DIRECTIONS FOR THIS TASK
In your answer, every line of the records should be written out exactly.

MATERIALS PROVIDED

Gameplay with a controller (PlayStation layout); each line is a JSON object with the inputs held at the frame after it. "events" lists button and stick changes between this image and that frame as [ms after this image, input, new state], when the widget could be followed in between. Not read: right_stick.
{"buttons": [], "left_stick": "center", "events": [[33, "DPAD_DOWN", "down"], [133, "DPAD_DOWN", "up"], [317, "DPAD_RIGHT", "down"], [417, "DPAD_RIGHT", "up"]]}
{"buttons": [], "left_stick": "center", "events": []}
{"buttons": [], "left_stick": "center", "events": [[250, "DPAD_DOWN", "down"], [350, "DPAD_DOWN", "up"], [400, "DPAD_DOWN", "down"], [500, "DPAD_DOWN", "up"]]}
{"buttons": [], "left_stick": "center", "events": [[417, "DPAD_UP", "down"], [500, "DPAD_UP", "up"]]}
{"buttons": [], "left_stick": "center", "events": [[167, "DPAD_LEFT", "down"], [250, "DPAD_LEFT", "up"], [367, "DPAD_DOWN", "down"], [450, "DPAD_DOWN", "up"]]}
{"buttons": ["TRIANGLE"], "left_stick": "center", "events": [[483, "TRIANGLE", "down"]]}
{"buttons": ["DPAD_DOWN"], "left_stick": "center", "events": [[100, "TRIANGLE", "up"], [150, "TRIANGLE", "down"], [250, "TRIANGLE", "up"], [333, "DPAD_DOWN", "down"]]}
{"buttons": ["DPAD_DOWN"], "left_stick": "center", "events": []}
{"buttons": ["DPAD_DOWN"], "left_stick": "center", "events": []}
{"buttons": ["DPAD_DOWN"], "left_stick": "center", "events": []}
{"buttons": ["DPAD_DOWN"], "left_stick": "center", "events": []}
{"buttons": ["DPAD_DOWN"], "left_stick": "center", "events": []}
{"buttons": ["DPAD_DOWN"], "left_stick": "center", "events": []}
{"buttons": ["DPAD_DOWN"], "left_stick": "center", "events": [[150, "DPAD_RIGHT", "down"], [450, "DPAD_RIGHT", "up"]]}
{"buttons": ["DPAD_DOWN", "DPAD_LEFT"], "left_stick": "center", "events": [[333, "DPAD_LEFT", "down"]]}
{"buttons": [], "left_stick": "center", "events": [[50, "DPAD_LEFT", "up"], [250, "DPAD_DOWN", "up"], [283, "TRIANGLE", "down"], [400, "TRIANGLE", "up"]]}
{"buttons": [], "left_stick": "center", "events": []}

SOLVED EXERCISE
Gameplay with a controller (PlayStation layout); each line is a JSON object with the inputs held at the frame after it. "events" lists button and stick changes between this image and that frame as [ms after this image, input, new state], when the widget could be followed in between. Not read: right_stick.
{"buttons": [], "left_stick": "center", "events": [[33, "DPAD_DOWN", "down"], [133, "DPAD_DOWN", "up"], [317, "DPAD_RIGHT", "down"], [417, "DPAD_RIGHT", "up"]]}
{"buttons": [], "left_stick": "center", "events": []}
{"buttons": [], "left_stick": "center", "events": [[250, "DPAD_DOWN", "down"], [350, "DPAD_DOWN", "up"], [400, "DPAD_DOWN", "down"], [500, "DPAD_DOWN", "up"]]}
{"buttons": [], "left_stick": "center", "events": [[417, "DPAD_UP", "down"], [500, "DPAD_UP", "up"]]}
{"buttons": [], "left_stick": "center", "events": [[167, "DPAD_LEFT", "down"], [250, "DPAD_LEFT", "up"], [367, "DPAD_DOWN", "down"], [450, "DPAD_DOWN", "up"]]}
{"buttons": ["TRIANGLE"], "left_stick": "center", "events": [[483, "TRIANGLE", "down"]]}
{"buttons": ["DPAD_DOWN"], "left_stick": "center", "events": [[100, "TRIANGLE", "up"], [150, "TRIANGLE", "down"], [250, "TRIANGLE", "up"], [333, "DPAD_DOWN", "down"]]}
{"buttons": ["DPAD_DOWN"], "left_stick": "center", "events": []}
{"buttons": ["DPAD_DOWN"], "left_stick": "center", "events": []}
{"buttons": ["DPAD_DOWN"], "left_stick": "center", "events": []}
{"buttons": ["DPAD_DOWN"], "left_stick": "center", "events": []}
{"buttons": ["DPAD_DOWN"], "left_stick": "center", "events": []}
{"buttons": ["DPAD_DOWN"], "left_stick": "center", "events": []}
{"buttons": ["DPAD_DOWN"], "left_stick": "center", "events": [[150, "DPAD_RIGHT", "down"], [450, "DPAD_RIGHT", "up"]]}
{"buttons": ["DPAD_DOWN", "DPAD_LEFT"], "left_stick": "center", "events": [[333, "DPAD_LEFT", "down"]]}
{"buttons": [], "left_stick": "center", "events": [[50, "DPAD_LEFT", "up"], [250, "DPAD_DOWN", "up"], [283, "TRIANGLE", "down"], [400, "TRIANGLE", "up"]]}
{"buttons": [], "left_stick": "center", "events": []}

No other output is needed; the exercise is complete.